Billy Connolly – the Big Yin from Glasgow – and Chic Murray, the Greenock-born funnyman who together have kept generations of Scots smiling.

Little wonder then that businessman Colin Beattie thought he should honour them with a £100,000 bronze sculpture of them together, frozen in time on a see-saw.

He even had the perfect spot for the life sized artwork called ‘The Patter’ – created by renowned sculptor David Annand.

Outside his famous Oran Mor pub in Glasgow.

But instead they have been languishing in a warehouse for the last seven years because of a dispute with Glasgow City Council.

It owns a three-metre stretch of footway outside the theatre/bar in the city’s west end and have signalled their opposition to plans to create a garden there with the statues as its centre piece.

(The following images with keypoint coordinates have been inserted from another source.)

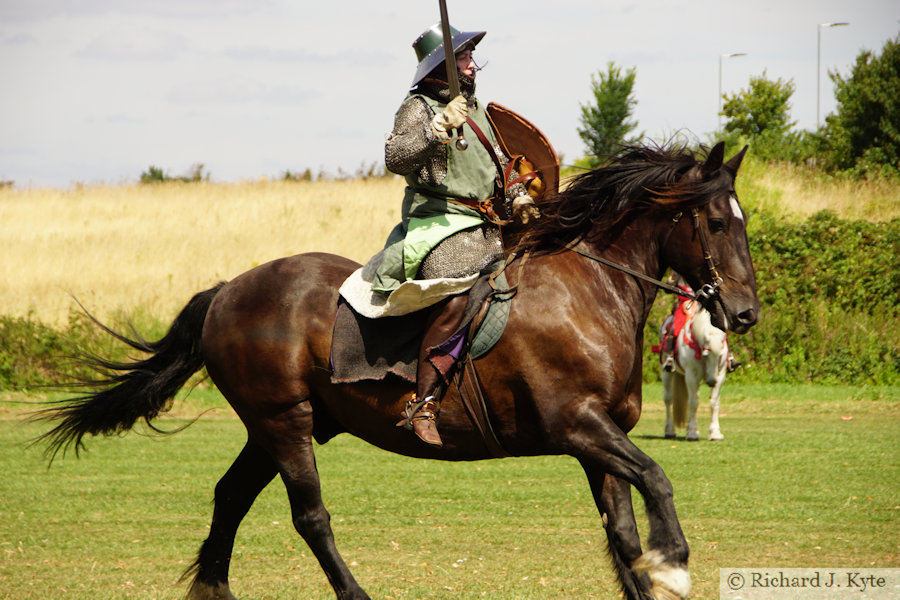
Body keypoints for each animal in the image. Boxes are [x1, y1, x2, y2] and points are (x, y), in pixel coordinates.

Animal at [660, 304, 732, 440]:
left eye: (720, 356)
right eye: (706, 354)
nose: (711, 382)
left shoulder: (720, 375)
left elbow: (714, 402)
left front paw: (715, 433)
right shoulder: (691, 376)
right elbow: (693, 402)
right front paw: (693, 433)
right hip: (666, 373)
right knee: (668, 399)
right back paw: (670, 431)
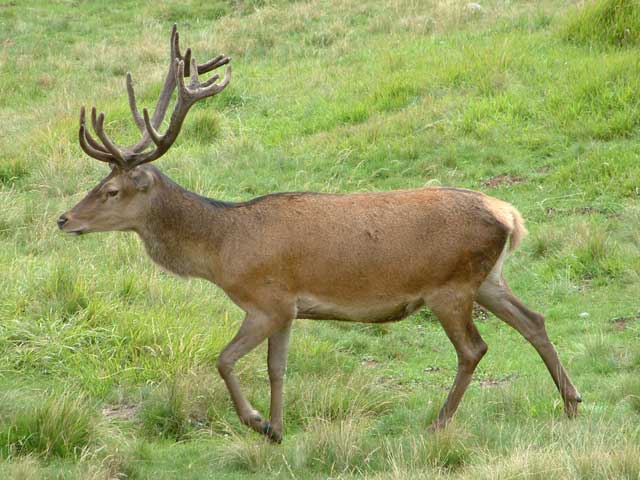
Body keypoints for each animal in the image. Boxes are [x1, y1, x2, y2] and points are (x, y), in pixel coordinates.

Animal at [57, 23, 584, 442]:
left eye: (111, 190)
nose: (64, 219)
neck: (223, 249)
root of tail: (509, 215)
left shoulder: (266, 299)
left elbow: (225, 359)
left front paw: (257, 422)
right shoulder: (289, 309)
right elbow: (277, 368)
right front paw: (277, 428)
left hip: (450, 286)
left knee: (474, 348)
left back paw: (439, 421)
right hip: (487, 277)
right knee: (534, 320)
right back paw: (572, 404)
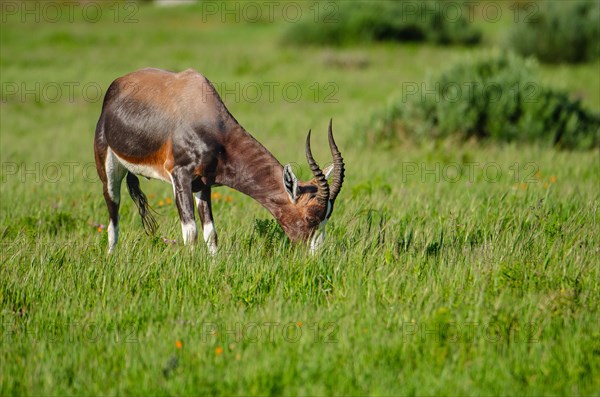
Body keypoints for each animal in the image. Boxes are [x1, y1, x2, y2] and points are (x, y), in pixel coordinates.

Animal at [94, 68, 346, 254]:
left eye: (327, 216)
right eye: (311, 216)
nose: (314, 255)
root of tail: (117, 85)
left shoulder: (202, 184)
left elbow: (210, 233)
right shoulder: (180, 177)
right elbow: (191, 232)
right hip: (108, 171)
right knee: (113, 216)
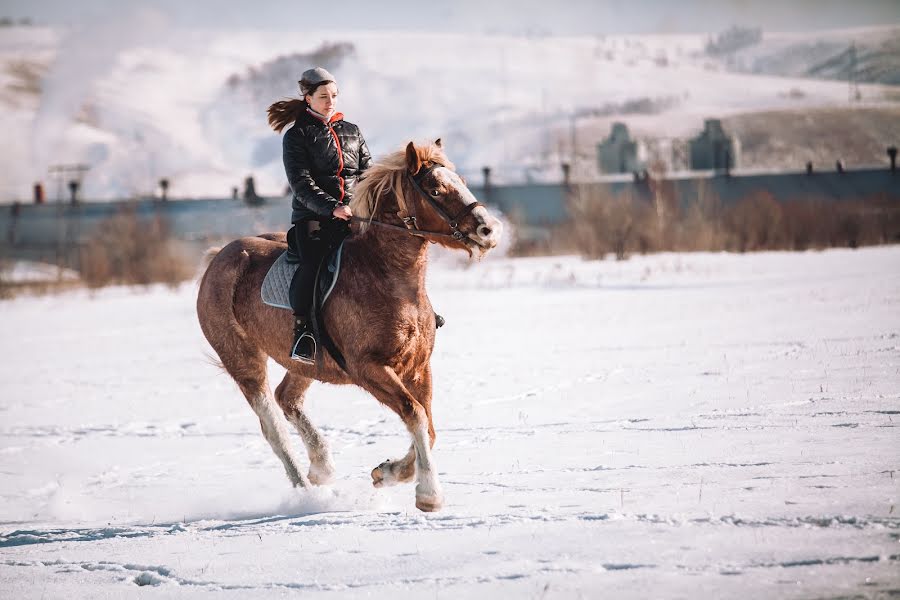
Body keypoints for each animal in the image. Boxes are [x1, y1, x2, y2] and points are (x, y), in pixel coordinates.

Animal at [197, 141, 502, 510]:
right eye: (435, 189)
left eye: (461, 181)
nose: (490, 230)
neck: (386, 275)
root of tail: (218, 258)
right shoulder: (369, 368)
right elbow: (414, 414)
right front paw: (428, 494)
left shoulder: (418, 367)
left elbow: (428, 428)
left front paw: (386, 472)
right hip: (244, 363)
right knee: (273, 427)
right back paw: (308, 493)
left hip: (305, 363)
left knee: (288, 398)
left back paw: (322, 467)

Mr Beattie says he is “beeling mad” at the situation and has launched a campaign to have the area of ground handed over to him so the statues can be placed in their intended location.

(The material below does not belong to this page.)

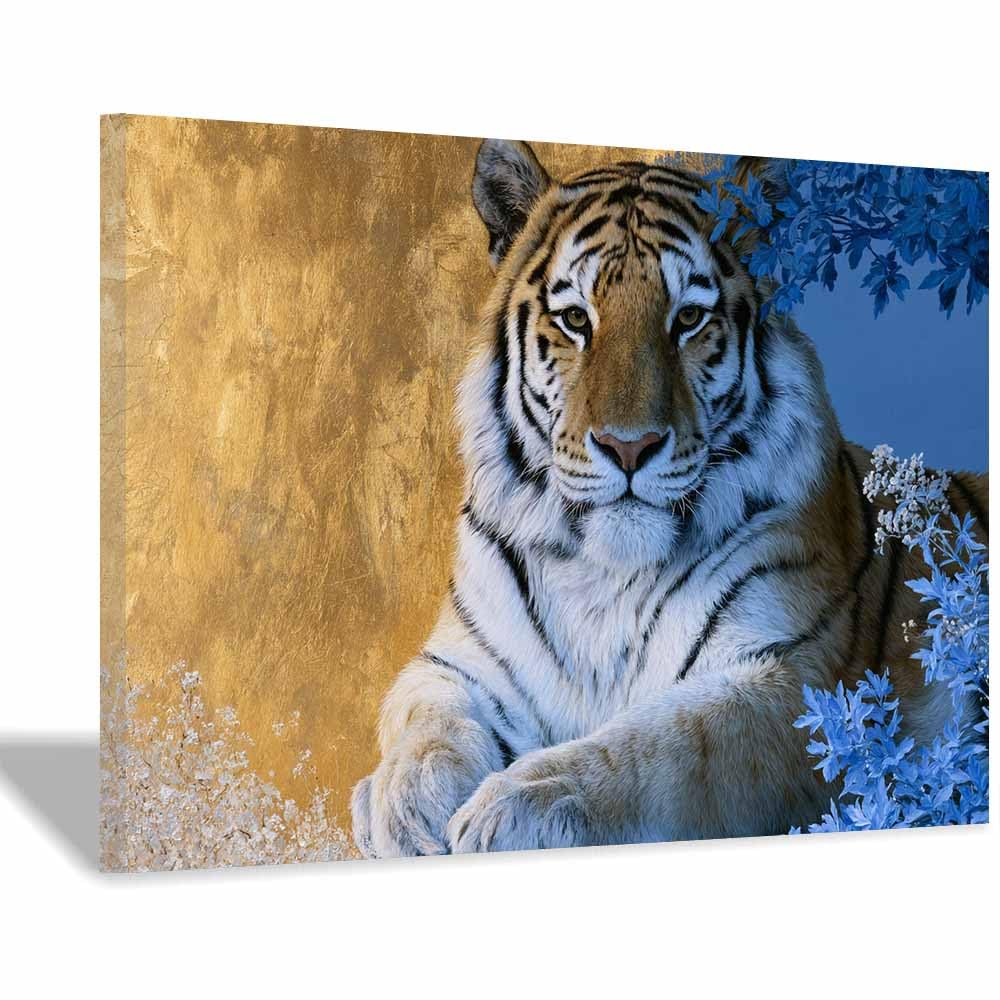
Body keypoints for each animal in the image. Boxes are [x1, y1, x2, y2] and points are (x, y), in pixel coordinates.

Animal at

The entrepreneur says if he is not successful he may be forced to hand over the pieces to a friend who runs a hotel in Edinburgh – Billy Lowe – who has owned close to 40 venues in the Capital including Black Ivy.

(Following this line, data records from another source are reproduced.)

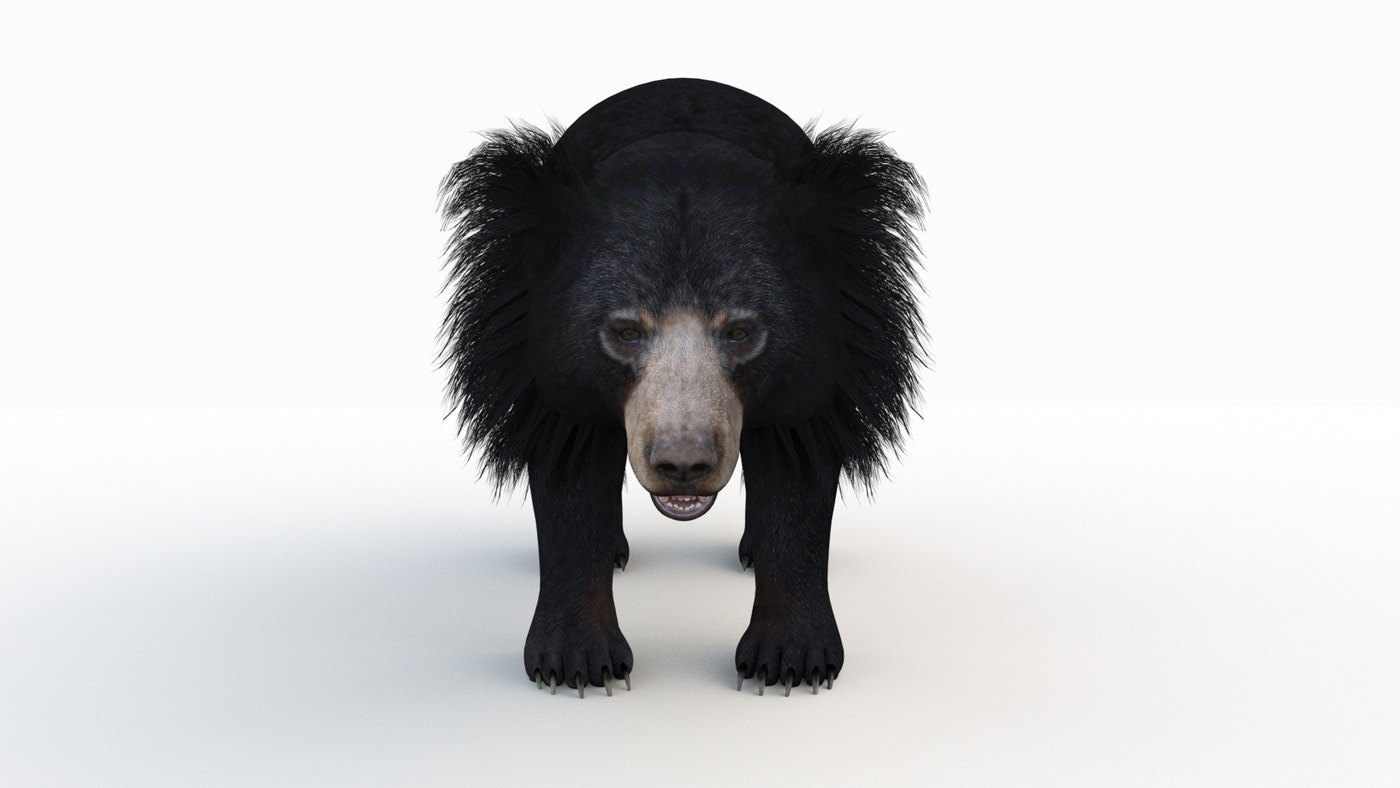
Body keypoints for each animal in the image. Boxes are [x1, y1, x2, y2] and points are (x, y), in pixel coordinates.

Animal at [439, 78, 925, 697]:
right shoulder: (543, 374)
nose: (683, 465)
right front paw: (578, 667)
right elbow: (569, 481)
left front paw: (789, 664)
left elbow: (797, 481)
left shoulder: (822, 372)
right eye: (624, 331)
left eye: (741, 331)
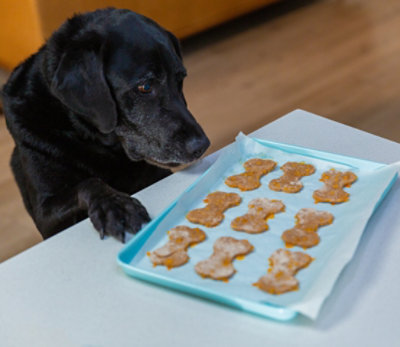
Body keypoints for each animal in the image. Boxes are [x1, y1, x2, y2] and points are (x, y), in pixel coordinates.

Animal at [2, 8, 209, 242]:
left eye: (180, 79)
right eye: (145, 87)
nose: (202, 145)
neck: (96, 142)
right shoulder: (45, 211)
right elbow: (89, 183)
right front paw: (115, 206)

Beattie said: “I planned to locate the statues on the original garden edge which ran past the building.

“Many years ago, Strathclyde Regional Council made a compulsory purchase order of this stretch of ground, with the view to creating an underpass for a railway station at the Botanics across the road.

“But, of course, this never happened. And since buying the building I’ve been battling to have the area returned to Oran Mor.

“I’ve spent this sort of money because I love the idea of public art. But it seems there is no reasoning with the council and this has been underlined many times over the years in discussions with planning.

“We are dismayed as to why our request to bring back the North Garden is meeting with resistance.

“It breaks my heart. But what else can I do with them? My friend Billy Lowe, who owns a hotel in Edinburgh, is prepared to take them, and it’s great they will be given a home.”

A spokesman for Glasgow Council said talks had been held but no formal application has been received or refused.